EUA confirmam uso de Inteligência Artificial em operações militares contra o Irã
As Forças Armadas dos Estados Unidos confirmaram oficialmente o emprego de ferramentas avançadas de inteligência artificial durante operações militares envolvendo o Irã, marcando um novo capítulo na digitalização dos conflitos contemporâneos. A revelação foi feita na quarta-feira (11) pelo general Brad Cooper, comandante do United States Central Command (CENTCOM), responsável pelas operações americanas no Oriente Médio.
A declaração ocorreu durante uma atualização pública sobre as atividades do comando na região, em meio ao aumento das tensões militares e às críticas internacionais sobre o impacto dos ataques na população civil. Cooper detalhou que os sistemas baseados em IA estão sendo utilizados principalmente para processar e analisar grandes volumes de dados militares em tempo reduzido.

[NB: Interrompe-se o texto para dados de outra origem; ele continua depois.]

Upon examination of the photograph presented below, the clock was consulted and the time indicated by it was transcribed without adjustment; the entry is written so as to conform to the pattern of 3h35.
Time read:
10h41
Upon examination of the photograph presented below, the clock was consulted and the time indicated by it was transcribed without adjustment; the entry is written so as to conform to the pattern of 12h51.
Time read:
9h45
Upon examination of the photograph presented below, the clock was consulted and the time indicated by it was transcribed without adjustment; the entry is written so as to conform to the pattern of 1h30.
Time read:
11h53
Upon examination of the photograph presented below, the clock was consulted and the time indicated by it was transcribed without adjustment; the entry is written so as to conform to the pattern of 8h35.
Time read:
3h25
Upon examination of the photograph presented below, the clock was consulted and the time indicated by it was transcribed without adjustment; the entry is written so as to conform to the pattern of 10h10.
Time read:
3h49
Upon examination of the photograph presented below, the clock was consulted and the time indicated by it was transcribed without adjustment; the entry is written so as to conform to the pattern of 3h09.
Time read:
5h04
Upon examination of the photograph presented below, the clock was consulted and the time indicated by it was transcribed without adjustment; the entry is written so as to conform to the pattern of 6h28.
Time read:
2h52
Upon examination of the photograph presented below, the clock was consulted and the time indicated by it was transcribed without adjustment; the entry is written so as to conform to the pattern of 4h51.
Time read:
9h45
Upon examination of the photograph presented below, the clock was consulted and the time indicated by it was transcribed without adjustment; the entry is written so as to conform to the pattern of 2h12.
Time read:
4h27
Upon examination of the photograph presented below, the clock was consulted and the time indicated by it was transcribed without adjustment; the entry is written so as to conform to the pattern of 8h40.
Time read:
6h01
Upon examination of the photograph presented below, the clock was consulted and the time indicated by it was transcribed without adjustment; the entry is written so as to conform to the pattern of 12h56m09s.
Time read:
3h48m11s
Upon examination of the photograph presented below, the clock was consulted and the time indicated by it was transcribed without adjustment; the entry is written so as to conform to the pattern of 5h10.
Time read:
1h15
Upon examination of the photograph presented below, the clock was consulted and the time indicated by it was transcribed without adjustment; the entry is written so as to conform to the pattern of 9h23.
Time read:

Tecnologia acelera análise de dados de múltiplas fontes
Em mensagem divulgada em vídeo, o comandante explicou que a tecnologia auxilia analistas a interpretar rapidamente informações provenientes de diversas fontes, incluindo imagens de satélite, dados de drones, sensores militares e interceptações de comunicação. Isso permite uma leitura mais ágil do cenário no campo de batalha.
O objetivo declarado pelo comando militar é acelerar a chamada "cadeia de decisão" das operações. Em vez de depender exclusivamente de equipes numerosas de analistas humanos, os sistemas automatizados conseguem identificar padrões e cruzar informações em poucos minutos, apoiando militares na avaliação de riscos e na definição de estratégias.
Autoridades americanas ressaltam, no entanto, que as decisões finais continuam sendo tomadas por operadores humanos, e não pelos algoritmos. Esta salvaguarda busca responder às preocupações éticas que cercam o uso de tecnologia autônoma em contextos bélicos.
Investimento em IA militar tem histórico nos Estados Unidos
O uso de inteligência artificial em operações militares não é totalmente novo. Nos últimos anos, o Departamento de Defesa dos Estados Unidos passou a investir significativamente em programas para integrar aprendizado de máquina às atividades de inteligência e vigilância.
Um dos exemplos mais conhecidos é o Project Maven, iniciativa criada para aplicar algoritmos à análise automática de imagens captadas por drones e outros sensores. O sistema ajuda a identificar objetos, veículos ou estruturas em grandes volumes de dados visuais.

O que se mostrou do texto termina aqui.